Aku teringat Shakesphiere dengan kisah Romeo dan Juliet-nya.
Saat mana pesta tasyakuran jadi ajang pentas drama tarling. Berpuluh panggung
menangkap tahun-tahun yang berlalu. Untuk kedua kalinya kusaksikan berbarengan
dengan datangnya purnama. Aku ingat saat itu kuamati setiap babak dan adegan
dari bawah rindang pisang. Lalau di batas pagar bambu tetangga desa di antara
tahun 70-80 an. Aku teringat malam itu pertunjukan dimulai dengan atraksi gadis
cantik bergoyang dahsyat menari jaipongan.
Kudengar malam itu sekitar pukul 22.00 WIB, MC menyeru
bawakan tajuk acara. Lakon pun dibuka “Ajian Kemat Jaran Guyang”, legenda
Baridin dan Suratminah. Aku menyebutnya “Cinta Kandas di Ladang Bias”. Namun
saat mengingat itu, semakin menempatkan aku jadi "Baridin" .
Menembangkan puisi dalam irama gitar dan suling yang menyayat.
“Aku jejaka tua, penunda masa lajang. Bergaris jepitan
ekonomi yang kian menyempit. Karena bapakku tak lagi mengenal pulang. Sebab
pailit yang menderit. Kupilih berteman dengan ibuku. Mbok Wangsih, buruh
tani penjual pisang. Aku Baridin,”
kepada Mbok Wangsih di gubuk bambu yang sederhana. Di pinggiran bengawan Pemali
dengan sepuluh pohon pisang juga nangka welanda. Satu tandan masak di
pohon.
“Ibuku janda setengah
tuhu yang mendidik hidupku. Aku si tukang meluku, petani pembajak sawah
yang selalu resah. Dan, kau tau kerbau penariknya, kupinjam dari Pak Haji
Darkum. Lelaki tua tak murah senyum,” ujar Baridin bermonolog.
Sampai suatu hari Mang Bunawas memberi tugas membajak sawah
di batas desa Jemaras.

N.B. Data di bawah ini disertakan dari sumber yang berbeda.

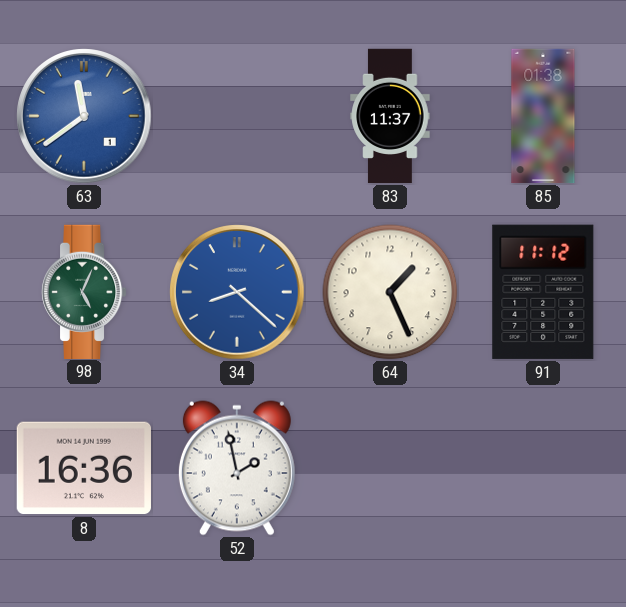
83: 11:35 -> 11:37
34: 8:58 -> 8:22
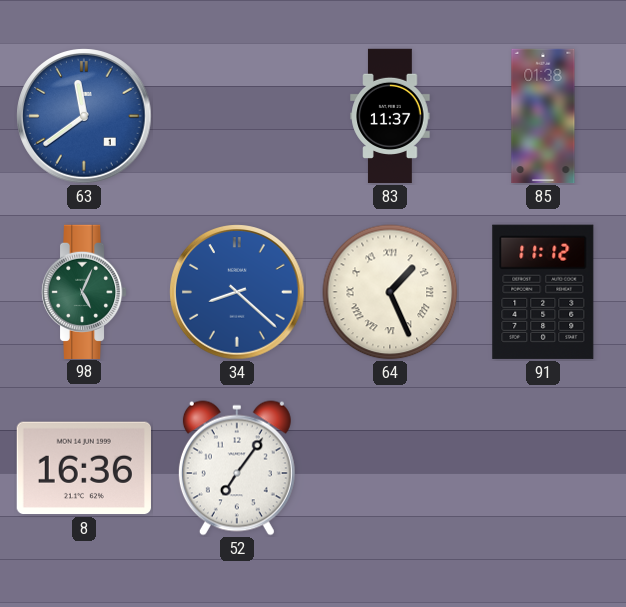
64 numerals: Arabic -> Roman
52: 1:58 -> 7:06
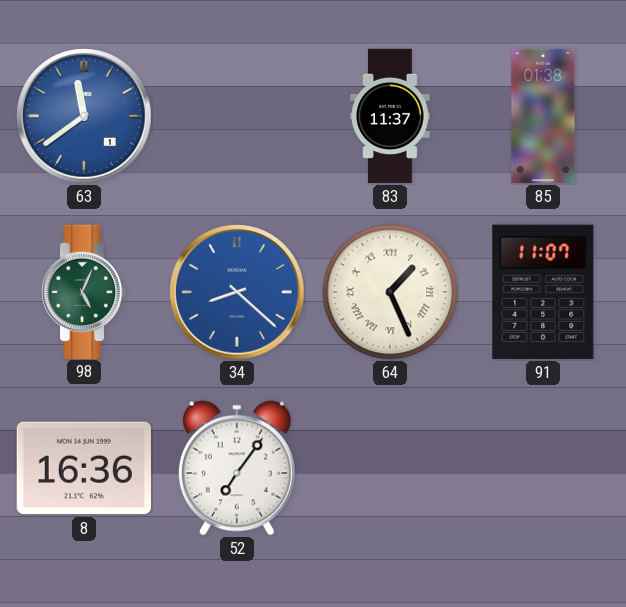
91: 11:12 -> 11:07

Secepon tumpeng dan bekakak ayam, sebagai
pengikat, juga uang bayaran. Upah sudah di terima. Padahal kerja belum
dilakukan. Hingga pagi melepas sarapan. Weluku di panggul di bahu. Baridin
berjalan perlahan ke lahan milik Mang Bunawas yang jadi tujuan.
Sesaat waktu datang dan pergi laksana pesawat yang melesat.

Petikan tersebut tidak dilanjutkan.